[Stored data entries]
+++++

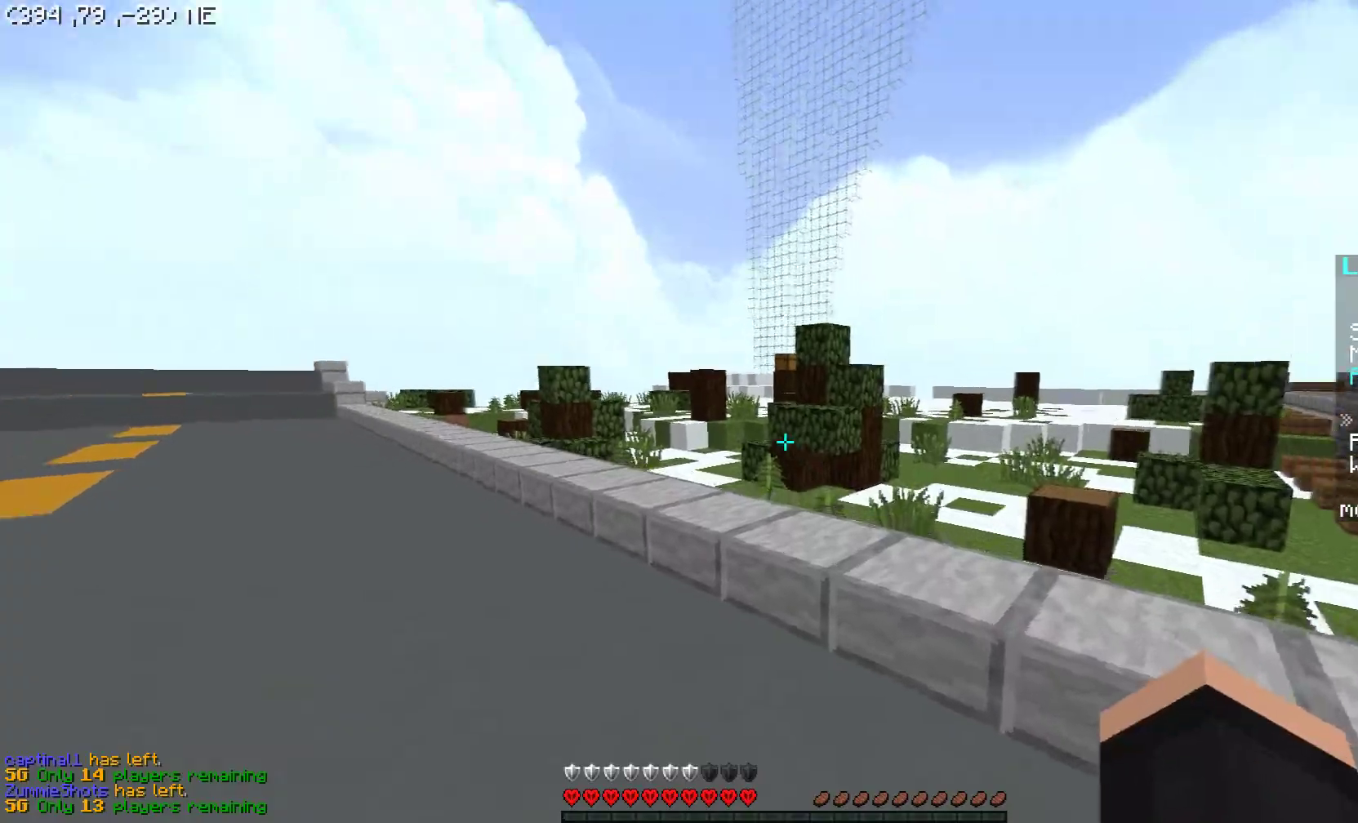
Gameplay with keyboard and mouse; each line is a JSON object with the keys and mouse buttons held at the frame after it. "events" lists presses ("down") and releases ("up") of "a", "d", "s", "space", "w", "mouse_left" and "mouse_right" between this image and that frame as [ms after this image, input, new state], when the widget could be followed in between. "mouse_left", "mouse_right" = the "left", "right" buttons of the "mouse" list. No other keys are recorded. Fast repeated clicks can show as one long hold. Mouse movement is not recorded.
{"keys": ["space", "w"], "mouse": [], "events": [[150, "space", "down"]]}
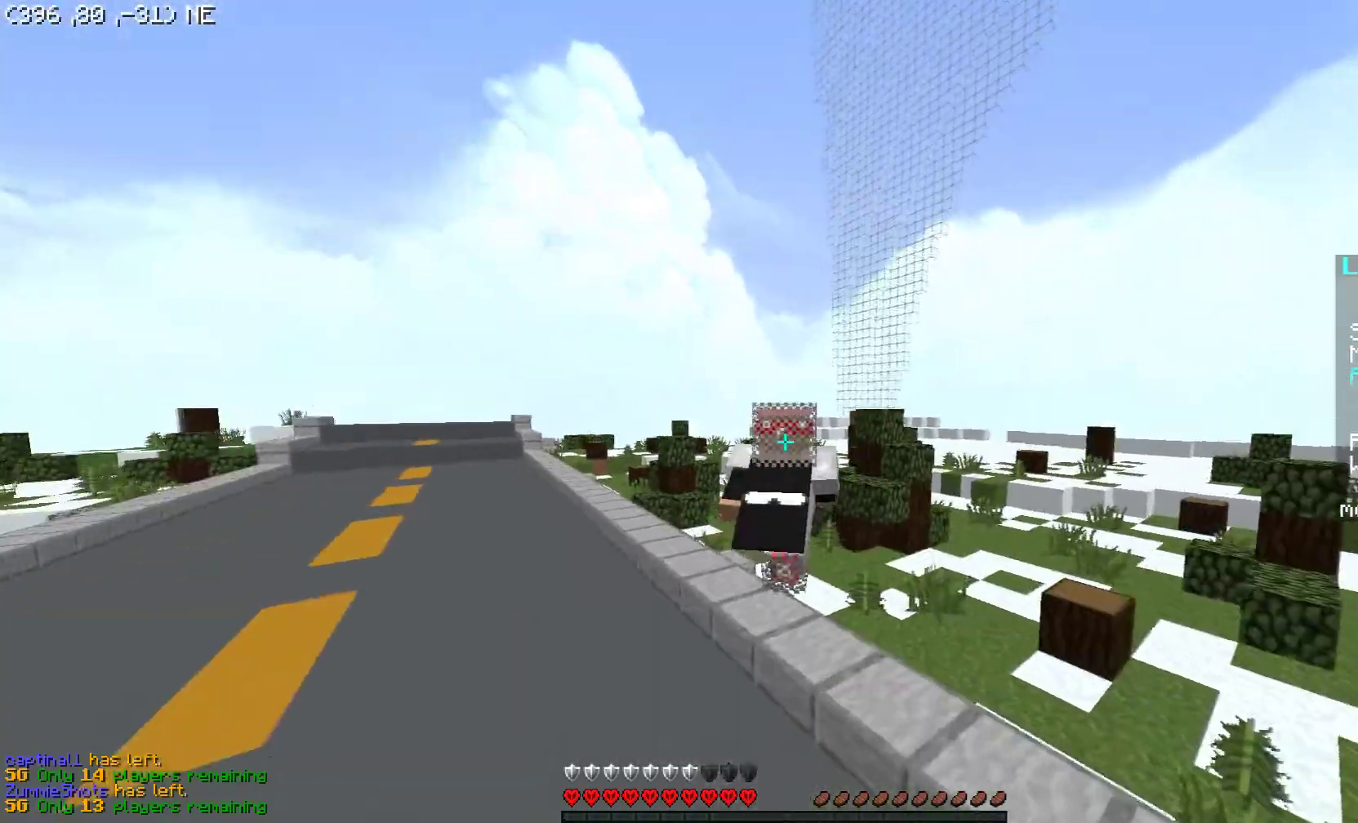
{"keys": ["space", "w"], "mouse": [], "events": []}
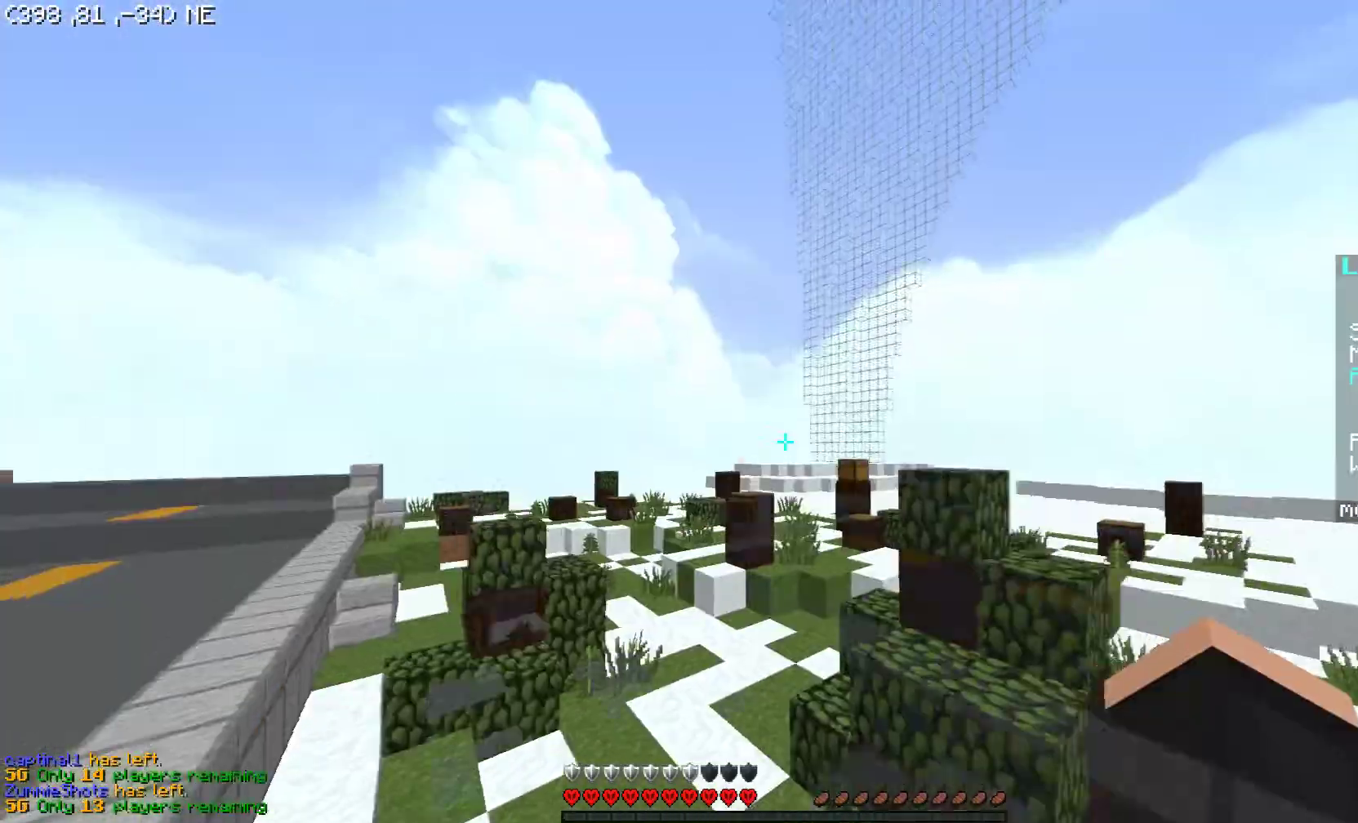
{"keys": ["space", "w"], "mouse": ["left"], "events": [[100, "a", "down"], [200, "a", "up"], [200, "mouse_left", "down"]]}
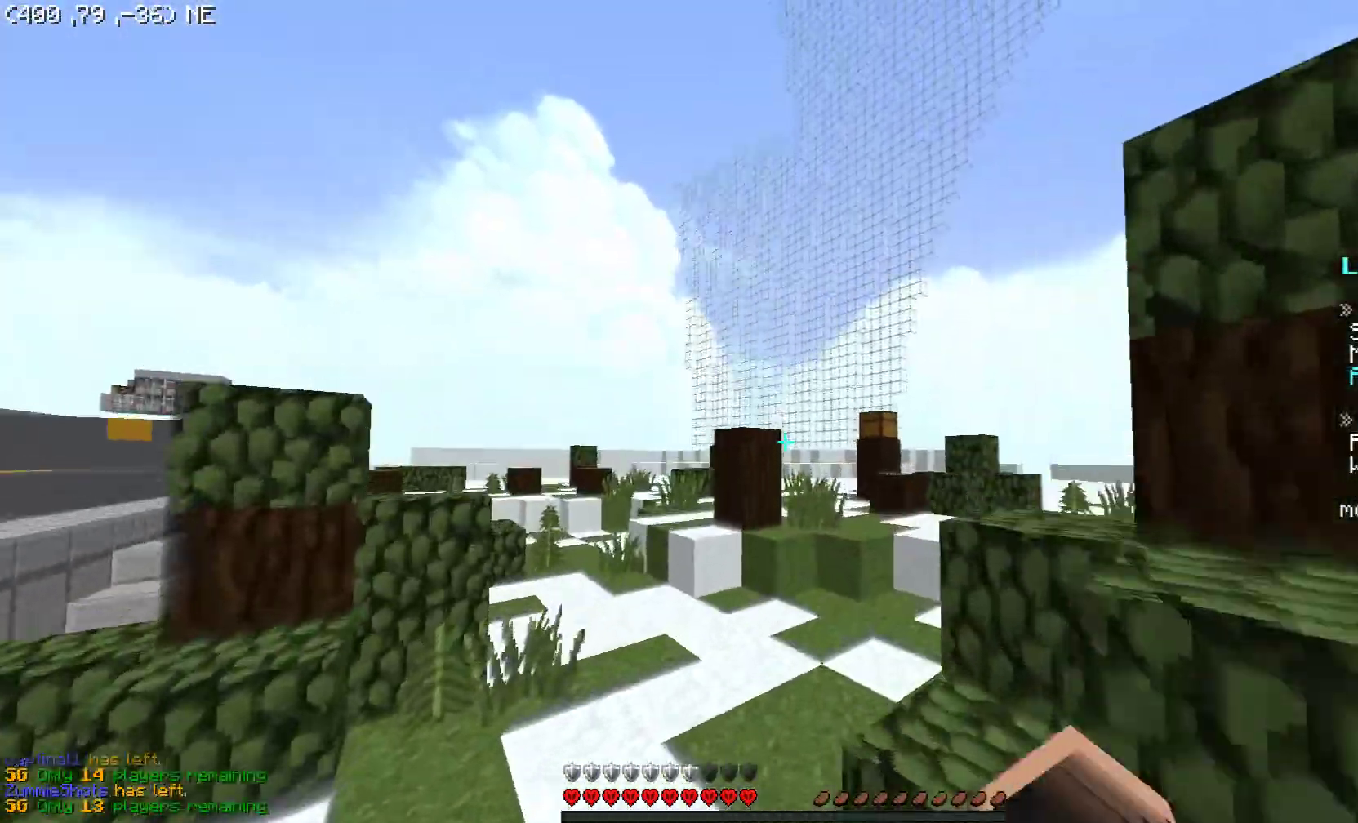
{"keys": ["w"], "mouse": [], "events": [[200, "mouse_left", "up"], [300, "a", "down"], [350, "space", "up"], [400, "a", "up"]]}
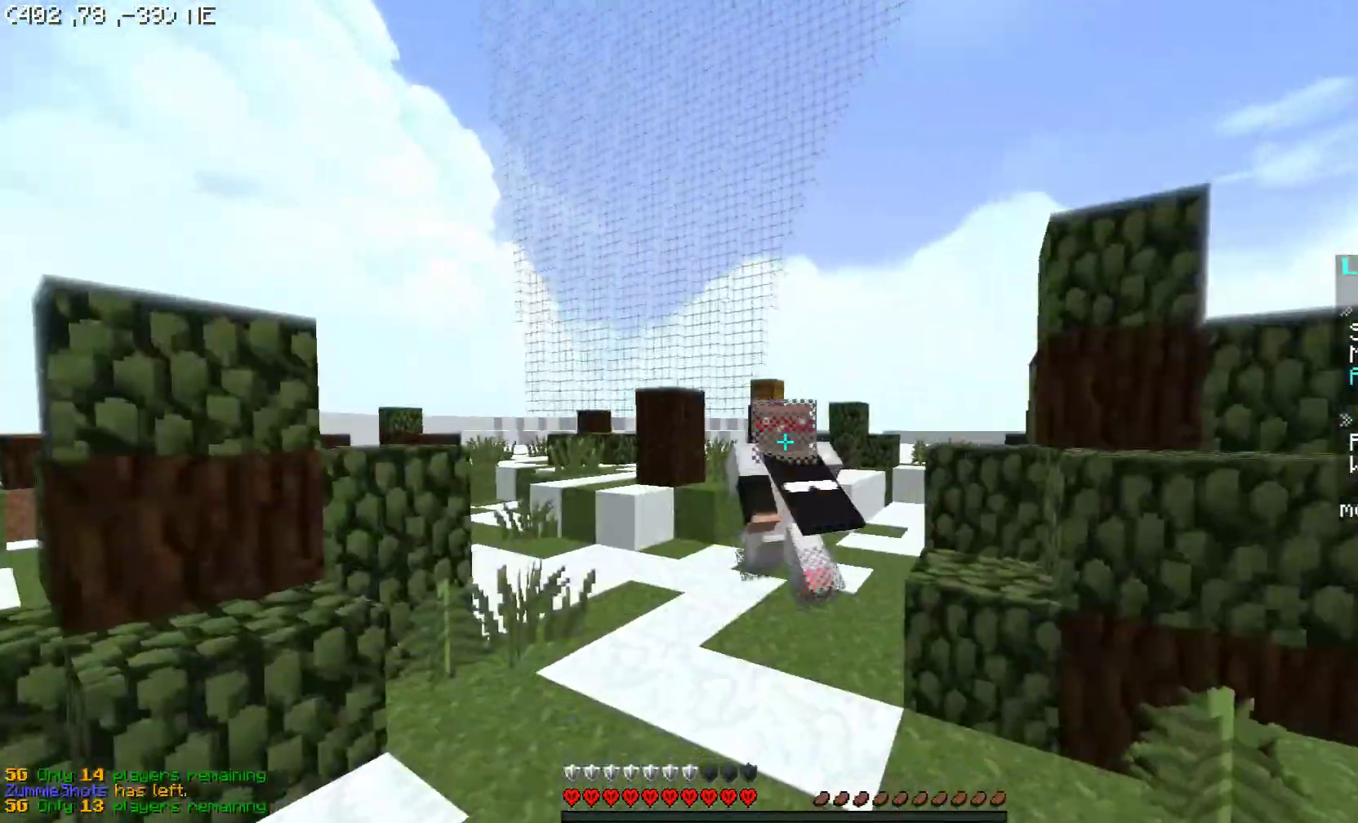
{"keys": ["space", "w"], "mouse": [], "events": [[400, "space", "down"]]}
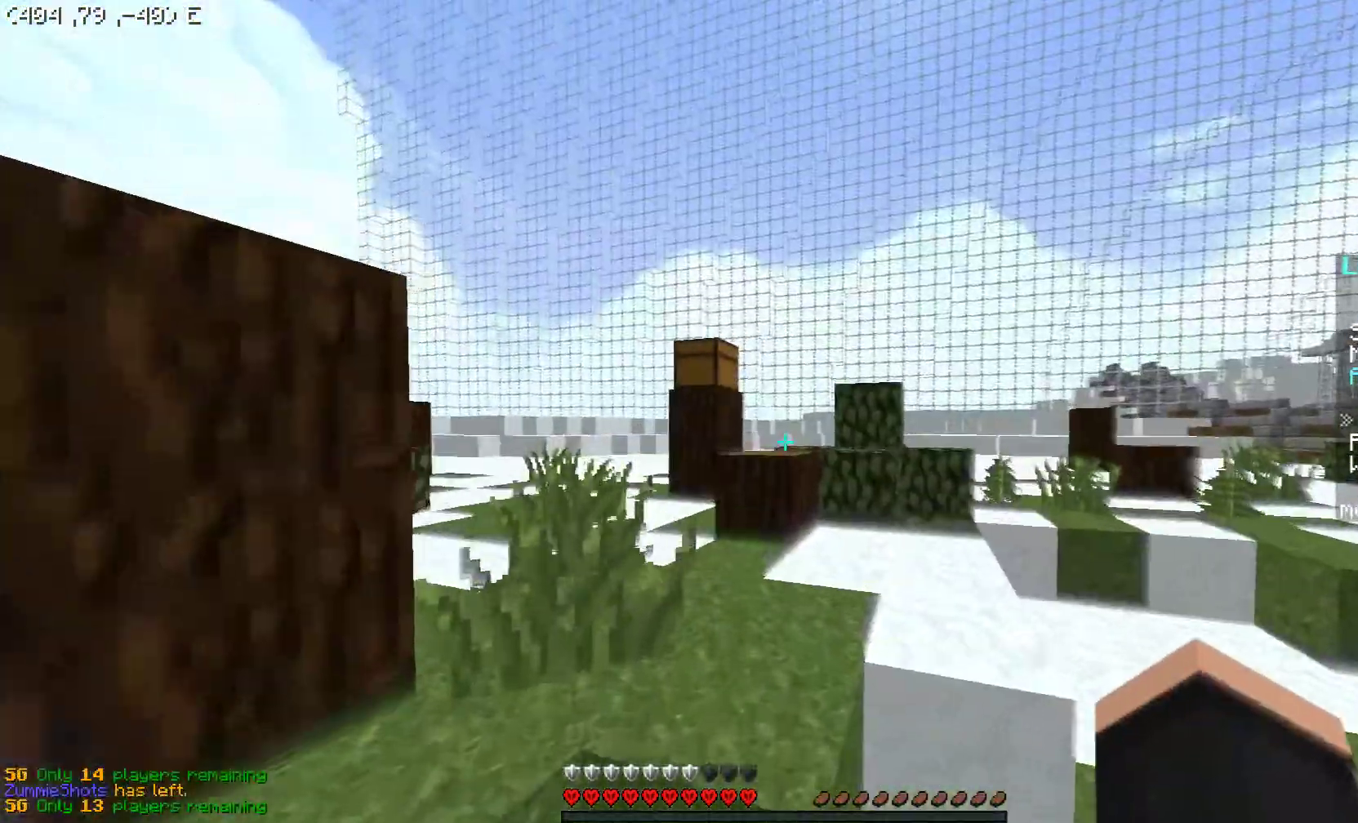
{"keys": ["w"], "mouse": ["left"], "events": [[50, "space", "up"], [250, "space", "down"], [450, "space", "up"], [500, "mouse_left", "down"]]}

+++++

# ACTIVITY:
All of the data needs repeating exactly, but the pictures do not.

# EXPECTED ANSWER:
Gameplay with keyboard and mouse; each line is a JSON object with the keys and mouse buttons held at the frame after it. "events" lists presses ("down") and releases ("up") of "a", "d", "s", "space", "w", "mouse_left" and "mouse_right" between this image and that frame as [ms after this image, input, new state], when the widget could be followed in between. "mouse_left", "mouse_right" = the "left", "right" buttons of the "mouse" list. No other keys are recorded. Fast repeated clicks can show as one long hold. Mouse movement is not recorded.
{"keys": ["space", "w"], "mouse": [], "events": [[150, "space", "down"]]}
{"keys": ["space", "w"], "mouse": [], "events": []}
{"keys": ["space", "w"], "mouse": ["left"], "events": [[100, "a", "down"], [200, "a", "up"], [200, "mouse_left", "down"]]}
{"keys": ["w"], "mouse": [], "events": [[200, "mouse_left", "up"], [300, "a", "down"], [350, "space", "up"], [400, "a", "up"]]}
{"keys": ["space", "w"], "mouse": [], "events": [[400, "space", "down"]]}
{"keys": ["w"], "mouse": ["left"], "events": [[50, "space", "up"], [250, "space", "down"], [450, "space", "up"], [500, "mouse_left", "down"]]}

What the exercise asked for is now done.